Revenge porn website creators Kevin Bollaert and Eric Chason were successfully sued and ordered to pay $385,000 to a woman whose nude picture was posted without her consent while she was underage. Bollaert is still facing criminal charges of extortion and identity theft, as he would routinely post the victims' contact information to encourage harassment, then demand money from them to take the photos down.
Rape culture at Brigham Young University: a serial groper has victimized at least 15 young women on campus, and the online reaction has been to treat it as a joke.
Zerlina Maxwell on examples of rape culture. And Jessica Valenti: "Talking about rape culture isn’t meant to shift focus away from rapists but to paint a fuller picture of how rapists operate and the best ways to stop them."
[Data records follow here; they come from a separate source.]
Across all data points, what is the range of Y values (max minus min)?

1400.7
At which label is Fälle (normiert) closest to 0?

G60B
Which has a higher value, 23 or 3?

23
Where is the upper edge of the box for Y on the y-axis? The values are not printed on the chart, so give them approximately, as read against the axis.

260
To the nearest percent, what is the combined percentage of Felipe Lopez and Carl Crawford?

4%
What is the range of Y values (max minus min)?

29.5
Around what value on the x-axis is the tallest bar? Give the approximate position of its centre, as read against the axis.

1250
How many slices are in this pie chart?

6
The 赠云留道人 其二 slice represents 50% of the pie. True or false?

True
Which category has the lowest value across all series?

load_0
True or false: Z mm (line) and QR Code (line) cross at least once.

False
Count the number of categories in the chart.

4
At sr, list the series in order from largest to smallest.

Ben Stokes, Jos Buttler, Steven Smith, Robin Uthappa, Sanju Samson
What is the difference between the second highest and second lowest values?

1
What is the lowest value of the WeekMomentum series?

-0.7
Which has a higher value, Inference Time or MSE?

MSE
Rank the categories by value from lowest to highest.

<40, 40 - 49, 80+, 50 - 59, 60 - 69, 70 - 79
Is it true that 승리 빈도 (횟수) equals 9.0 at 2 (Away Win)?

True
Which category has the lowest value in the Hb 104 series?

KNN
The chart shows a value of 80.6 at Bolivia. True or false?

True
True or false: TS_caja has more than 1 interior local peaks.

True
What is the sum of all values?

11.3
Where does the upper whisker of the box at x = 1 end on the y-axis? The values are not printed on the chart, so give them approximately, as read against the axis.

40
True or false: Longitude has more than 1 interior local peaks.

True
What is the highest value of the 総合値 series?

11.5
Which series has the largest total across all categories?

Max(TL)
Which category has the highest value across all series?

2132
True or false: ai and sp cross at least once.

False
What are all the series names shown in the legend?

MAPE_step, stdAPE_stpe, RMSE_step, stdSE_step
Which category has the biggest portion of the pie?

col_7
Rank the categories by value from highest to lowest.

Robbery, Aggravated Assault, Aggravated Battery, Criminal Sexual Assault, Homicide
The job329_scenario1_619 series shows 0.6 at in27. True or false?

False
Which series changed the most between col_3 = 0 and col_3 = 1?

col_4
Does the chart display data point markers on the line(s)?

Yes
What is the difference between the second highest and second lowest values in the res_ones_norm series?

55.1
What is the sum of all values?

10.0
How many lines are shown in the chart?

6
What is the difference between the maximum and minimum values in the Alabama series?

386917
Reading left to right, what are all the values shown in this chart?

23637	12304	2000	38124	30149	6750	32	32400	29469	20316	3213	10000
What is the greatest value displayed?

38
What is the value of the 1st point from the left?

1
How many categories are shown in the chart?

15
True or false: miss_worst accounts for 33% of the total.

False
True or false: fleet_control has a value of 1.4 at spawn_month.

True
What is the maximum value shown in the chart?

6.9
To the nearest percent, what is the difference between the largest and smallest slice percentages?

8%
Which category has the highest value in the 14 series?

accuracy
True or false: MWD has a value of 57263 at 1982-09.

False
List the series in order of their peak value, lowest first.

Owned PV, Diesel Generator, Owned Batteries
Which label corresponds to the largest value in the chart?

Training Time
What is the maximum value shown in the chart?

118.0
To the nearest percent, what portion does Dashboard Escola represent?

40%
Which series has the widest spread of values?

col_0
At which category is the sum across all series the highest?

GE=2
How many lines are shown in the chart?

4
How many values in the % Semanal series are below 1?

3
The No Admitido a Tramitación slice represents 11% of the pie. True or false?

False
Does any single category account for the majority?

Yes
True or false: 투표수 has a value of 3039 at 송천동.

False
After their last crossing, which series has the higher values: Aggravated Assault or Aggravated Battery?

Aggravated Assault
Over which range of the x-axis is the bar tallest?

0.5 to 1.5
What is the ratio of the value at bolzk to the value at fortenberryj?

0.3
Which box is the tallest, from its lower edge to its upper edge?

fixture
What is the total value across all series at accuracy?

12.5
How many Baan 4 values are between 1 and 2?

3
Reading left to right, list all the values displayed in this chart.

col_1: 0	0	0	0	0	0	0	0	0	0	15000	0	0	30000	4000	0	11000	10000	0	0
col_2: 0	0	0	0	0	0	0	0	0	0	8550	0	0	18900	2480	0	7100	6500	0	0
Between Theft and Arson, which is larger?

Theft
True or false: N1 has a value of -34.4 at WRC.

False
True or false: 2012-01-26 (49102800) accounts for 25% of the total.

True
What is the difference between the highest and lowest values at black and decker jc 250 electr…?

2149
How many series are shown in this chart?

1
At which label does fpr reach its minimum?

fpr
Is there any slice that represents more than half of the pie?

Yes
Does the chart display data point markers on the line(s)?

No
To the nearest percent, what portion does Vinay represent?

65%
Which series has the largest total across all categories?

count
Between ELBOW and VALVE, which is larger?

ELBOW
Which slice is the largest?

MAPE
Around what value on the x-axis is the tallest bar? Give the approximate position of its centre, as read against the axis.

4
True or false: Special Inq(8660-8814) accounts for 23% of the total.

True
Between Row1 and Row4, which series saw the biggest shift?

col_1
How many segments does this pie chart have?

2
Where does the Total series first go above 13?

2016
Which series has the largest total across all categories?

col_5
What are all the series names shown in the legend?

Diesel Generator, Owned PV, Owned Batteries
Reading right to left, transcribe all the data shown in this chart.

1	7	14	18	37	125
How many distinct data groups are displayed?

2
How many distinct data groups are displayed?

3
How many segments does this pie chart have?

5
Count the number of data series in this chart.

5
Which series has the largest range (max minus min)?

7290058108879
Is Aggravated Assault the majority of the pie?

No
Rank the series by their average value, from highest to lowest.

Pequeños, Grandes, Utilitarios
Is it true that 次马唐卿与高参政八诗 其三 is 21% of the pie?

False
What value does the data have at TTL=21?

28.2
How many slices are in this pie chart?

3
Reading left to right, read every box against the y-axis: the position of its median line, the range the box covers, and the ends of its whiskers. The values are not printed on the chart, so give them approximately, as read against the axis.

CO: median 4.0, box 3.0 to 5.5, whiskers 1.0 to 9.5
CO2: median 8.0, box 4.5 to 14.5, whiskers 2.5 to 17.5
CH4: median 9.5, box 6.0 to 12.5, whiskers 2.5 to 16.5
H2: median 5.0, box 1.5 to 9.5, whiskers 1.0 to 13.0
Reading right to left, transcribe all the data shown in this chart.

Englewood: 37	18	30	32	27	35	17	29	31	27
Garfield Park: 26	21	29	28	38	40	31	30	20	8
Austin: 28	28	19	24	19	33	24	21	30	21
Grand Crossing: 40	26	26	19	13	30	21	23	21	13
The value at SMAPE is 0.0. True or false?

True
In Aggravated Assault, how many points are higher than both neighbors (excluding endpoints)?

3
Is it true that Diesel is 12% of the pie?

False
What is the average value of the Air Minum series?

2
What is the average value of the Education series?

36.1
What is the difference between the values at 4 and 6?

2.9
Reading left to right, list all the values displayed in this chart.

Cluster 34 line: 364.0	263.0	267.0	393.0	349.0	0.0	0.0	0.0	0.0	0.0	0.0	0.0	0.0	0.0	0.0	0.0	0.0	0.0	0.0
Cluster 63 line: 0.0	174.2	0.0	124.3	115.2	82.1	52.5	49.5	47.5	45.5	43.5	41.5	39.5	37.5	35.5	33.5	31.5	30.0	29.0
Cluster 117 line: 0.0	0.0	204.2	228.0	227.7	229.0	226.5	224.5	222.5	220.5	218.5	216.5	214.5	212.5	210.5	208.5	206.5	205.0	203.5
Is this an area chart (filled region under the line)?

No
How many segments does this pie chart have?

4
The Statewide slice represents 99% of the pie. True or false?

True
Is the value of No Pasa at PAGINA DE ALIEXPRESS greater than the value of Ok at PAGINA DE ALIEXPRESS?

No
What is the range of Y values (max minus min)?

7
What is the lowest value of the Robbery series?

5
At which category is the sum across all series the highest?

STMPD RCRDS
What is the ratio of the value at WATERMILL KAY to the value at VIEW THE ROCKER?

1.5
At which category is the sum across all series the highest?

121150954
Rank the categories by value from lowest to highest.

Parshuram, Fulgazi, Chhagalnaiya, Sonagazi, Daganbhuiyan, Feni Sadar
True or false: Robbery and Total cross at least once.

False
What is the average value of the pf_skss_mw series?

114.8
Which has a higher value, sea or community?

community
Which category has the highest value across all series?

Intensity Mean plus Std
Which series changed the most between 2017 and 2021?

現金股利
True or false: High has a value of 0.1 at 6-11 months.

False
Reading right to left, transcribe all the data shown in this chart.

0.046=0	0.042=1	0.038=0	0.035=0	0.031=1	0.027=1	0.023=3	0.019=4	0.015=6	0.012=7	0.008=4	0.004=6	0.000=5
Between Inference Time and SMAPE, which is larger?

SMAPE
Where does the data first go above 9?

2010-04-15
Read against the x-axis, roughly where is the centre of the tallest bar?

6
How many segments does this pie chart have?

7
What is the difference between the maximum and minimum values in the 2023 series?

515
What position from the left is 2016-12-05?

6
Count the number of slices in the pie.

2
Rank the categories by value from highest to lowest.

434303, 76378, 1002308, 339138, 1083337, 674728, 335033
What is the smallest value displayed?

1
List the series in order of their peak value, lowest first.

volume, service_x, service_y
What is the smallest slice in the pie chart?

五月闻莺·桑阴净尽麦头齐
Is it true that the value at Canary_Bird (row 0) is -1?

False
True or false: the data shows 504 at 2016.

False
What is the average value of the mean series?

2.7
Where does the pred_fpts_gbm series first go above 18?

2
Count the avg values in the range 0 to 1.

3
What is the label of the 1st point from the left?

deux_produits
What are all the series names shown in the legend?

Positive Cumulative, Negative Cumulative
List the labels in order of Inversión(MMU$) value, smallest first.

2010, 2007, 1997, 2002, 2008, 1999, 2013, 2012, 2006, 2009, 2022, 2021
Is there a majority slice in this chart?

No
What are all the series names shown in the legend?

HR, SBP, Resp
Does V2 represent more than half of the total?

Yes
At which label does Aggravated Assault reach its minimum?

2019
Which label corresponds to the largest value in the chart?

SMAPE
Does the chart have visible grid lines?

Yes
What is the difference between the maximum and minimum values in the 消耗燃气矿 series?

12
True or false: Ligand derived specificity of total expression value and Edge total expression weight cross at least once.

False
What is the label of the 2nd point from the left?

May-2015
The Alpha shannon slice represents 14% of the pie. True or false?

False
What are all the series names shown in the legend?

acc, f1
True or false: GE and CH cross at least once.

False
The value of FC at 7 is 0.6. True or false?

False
A first-person piece on facing childhood sexual abuse by a teacher, after 35 years of telling herself it hadn't affected her. (All kinds of trigger warnings, of course.)
Uncategorizable:
Myths and denialism about bisexuality start with the presumption that the only relevant research subjects are men.
Good news:
Supreme Court unanimously upholds law banning gun possession for people with misdemeanor domestic violence convictions.